Gandakan seluruh baris di bawah ini tanpa mengubah satu karakter pun.

_ _ _

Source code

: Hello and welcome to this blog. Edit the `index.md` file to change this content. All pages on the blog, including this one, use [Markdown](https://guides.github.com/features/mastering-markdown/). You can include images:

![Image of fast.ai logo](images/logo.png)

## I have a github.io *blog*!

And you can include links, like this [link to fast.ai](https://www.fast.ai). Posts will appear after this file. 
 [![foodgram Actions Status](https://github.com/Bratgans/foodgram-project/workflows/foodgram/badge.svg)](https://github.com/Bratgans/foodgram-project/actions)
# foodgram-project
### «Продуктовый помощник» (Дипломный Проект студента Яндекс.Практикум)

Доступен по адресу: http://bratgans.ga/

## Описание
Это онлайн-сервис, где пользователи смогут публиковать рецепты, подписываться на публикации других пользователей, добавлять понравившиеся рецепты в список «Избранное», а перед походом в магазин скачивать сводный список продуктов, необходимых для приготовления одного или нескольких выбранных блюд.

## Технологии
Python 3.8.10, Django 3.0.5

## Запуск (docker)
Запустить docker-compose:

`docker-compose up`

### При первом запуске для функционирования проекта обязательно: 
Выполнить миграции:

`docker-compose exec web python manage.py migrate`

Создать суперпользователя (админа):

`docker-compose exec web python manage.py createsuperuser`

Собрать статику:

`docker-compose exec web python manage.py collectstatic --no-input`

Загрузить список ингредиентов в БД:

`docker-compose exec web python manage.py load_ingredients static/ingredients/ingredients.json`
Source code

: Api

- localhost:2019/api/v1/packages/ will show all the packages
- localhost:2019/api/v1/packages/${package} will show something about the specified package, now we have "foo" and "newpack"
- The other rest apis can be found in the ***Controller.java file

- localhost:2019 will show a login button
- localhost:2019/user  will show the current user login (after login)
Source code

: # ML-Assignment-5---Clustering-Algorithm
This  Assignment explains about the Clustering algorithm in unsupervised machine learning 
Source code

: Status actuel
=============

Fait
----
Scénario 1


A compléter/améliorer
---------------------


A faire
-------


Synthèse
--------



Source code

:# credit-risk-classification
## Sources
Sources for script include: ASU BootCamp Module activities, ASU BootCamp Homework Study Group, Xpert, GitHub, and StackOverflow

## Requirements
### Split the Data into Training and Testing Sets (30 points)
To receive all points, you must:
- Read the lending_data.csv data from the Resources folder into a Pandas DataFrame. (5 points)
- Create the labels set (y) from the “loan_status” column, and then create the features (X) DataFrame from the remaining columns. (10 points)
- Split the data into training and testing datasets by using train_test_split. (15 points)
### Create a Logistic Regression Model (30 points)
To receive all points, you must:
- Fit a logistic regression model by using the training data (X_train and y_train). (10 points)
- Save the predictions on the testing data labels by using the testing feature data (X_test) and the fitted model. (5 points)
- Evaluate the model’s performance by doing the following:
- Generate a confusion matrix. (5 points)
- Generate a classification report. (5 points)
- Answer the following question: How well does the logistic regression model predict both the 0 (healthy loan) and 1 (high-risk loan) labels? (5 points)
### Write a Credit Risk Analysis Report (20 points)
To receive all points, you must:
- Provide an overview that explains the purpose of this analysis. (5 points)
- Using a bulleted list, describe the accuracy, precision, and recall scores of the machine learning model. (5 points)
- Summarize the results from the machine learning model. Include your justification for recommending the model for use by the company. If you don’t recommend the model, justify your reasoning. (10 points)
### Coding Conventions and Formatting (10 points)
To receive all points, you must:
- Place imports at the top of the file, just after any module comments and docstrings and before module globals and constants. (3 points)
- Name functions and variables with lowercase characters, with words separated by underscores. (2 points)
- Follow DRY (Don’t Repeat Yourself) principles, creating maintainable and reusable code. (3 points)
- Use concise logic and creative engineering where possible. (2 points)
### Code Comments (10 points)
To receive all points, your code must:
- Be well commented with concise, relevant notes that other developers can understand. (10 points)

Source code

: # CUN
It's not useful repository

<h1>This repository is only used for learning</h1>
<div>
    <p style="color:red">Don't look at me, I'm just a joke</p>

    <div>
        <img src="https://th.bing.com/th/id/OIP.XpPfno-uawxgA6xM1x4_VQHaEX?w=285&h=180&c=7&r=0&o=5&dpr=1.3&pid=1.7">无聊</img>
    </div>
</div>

_ _ _

→ HASIL PENGERJAAN
Source code

: Hello and welcome to this blog. Edit the `index.md` file to change this content. All pages on the blog, including this one, use [Markdown](https://guides.github.com/features/mastering-markdown/). You can include images:

![Image of fast.ai logo](images/logo.png)

## I have a github.io *blog*!

And you can include links, like this [link to fast.ai](https://www.fast.ai). Posts will appear after this file. 
 [![foodgram Actions Status](https://github.com/Bratgans/foodgram-project/workflows/foodgram/badge.svg)](https://github.com/Bratgans/foodgram-project/actions)
# foodgram-project
### «Продуктовый помощник» (Дипломный Проект студента Яндекс.Практикум)

Доступен по адресу: http://bratgans.ga/

## Описание
Это онлайн-сервис, где пользователи смогут публиковать рецепты, подписываться на публикации других пользователей, добавлять понравившиеся рецепты в список «Избранное», а перед походом в магазин скачивать сводный список продуктов, необходимых для приготовления одного или нескольких выбранных блюд.

## Технологии
Python 3.8.10, Django 3.0.5

## Запуск (docker)
Запустить docker-compose:

`docker-compose up`

### При первом запуске для функционирования проекта обязательно: 
Выполнить миграции:

`docker-compose exec web python manage.py migrate`

Создать суперпользователя (админа):

`docker-compose exec web python manage.py createsuperuser`

Собрать статику:

`docker-compose exec web python manage.py collectstatic --no-input`

Загрузить список ингредиентов в БД:

`docker-compose exec web python manage.py load_ingredients static/ingredients/ingredients.json`
Source code

: Api

- localhost:2019/api/v1/packages/ will show all the packages
- localhost:2019/api/v1/packages/${package} will show something about the specified package, now we have "foo" and "newpack"
- The other rest apis can be found in the ***Controller.java file

- localhost:2019 will show a login button
- localhost:2019/user  will show the current user login (after login)
Source code

: # ML-Assignment-5---Clustering-Algorithm
This  Assignment explains about the Clustering algorithm in unsupervised machine learning 
Source code

: Status actuel
=============

Fait
----
Scénario 1


A compléter/améliorer
---------------------


A faire
-------


Synthèse
--------



Source code

:# credit-risk-classification
## Sources
Sources for script include: ASU BootCamp Module activities, ASU BootCamp Homework Study Group, Xpert, GitHub, and StackOverflow

## Requirements
### Split the Data into Training and Testing Sets (30 points)
To receive all points, you must:
- Read the lending_data.csv data from the Resources folder into a Pandas DataFrame. (5 points)
- Create the labels set (y) from the “loan_status” column, and then create the features (X) DataFrame from the remaining columns. (10 points)
- Split the data into training and testing datasets by using train_test_split. (15 points)
### Create a Logistic Regression Model (30 points)
To receive all points, you must:
- Fit a logistic regression model by using the training data (X_train and y_train). (10 points)
- Save the predictions on the testing data labels by using the testing feature data (X_test) and the fitted model. (5 points)
- Evaluate the model’s performance by doing the following:
- Generate a confusion matrix. (5 points)
- Generate a classification report. (5 points)
- Answer the following question: How well does the logistic regression model predict both the 0 (healthy loan) and 1 (high-risk loan) labels? (5 points)
### Write a Credit Risk Analysis Report (20 points)
To receive all points, you must:
- Provide an overview that explains the purpose of this analysis. (5 points)
- Using a bulleted list, describe the accuracy, precision, and recall scores of the machine learning model. (5 points)
- Summarize the results from the machine learning model. Include your justification for recommending the model for use by the company. If you don’t recommend the model, justify your reasoning. (10 points)
### Coding Conventions and Formatting (10 points)
To receive all points, you must:
- Place imports at the top of the file, just after any module comments and docstrings and before module globals and constants. (3 points)
- Name functions and variables with lowercase characters, with words separated by underscores. (2 points)
- Follow DRY (Don’t Repeat Yourself) principles, creating maintainable and reusable code. (3 points)
- Use concise logic and creative engineering where possible. (2 points)
### Code Comments (10 points)
To receive all points, your code must:
- Be well commented with concise, relevant notes that other developers can understand. (10 points)

Source code

: # CUN
It's not useful repository

<h1>This repository is only used for learning</h1>
<div>
    <p style="color:red">Don't look at me, I'm just a joke</p>

    <div>
        <img src="https://th.bing.com/th/id/OIP.XpPfno-uawxgA6xM1x4_VQHaEX?w=285&h=180&c=7&r=0&o=5&dpr=1.3&pid=1.7">无聊</img>
    </div>
</div>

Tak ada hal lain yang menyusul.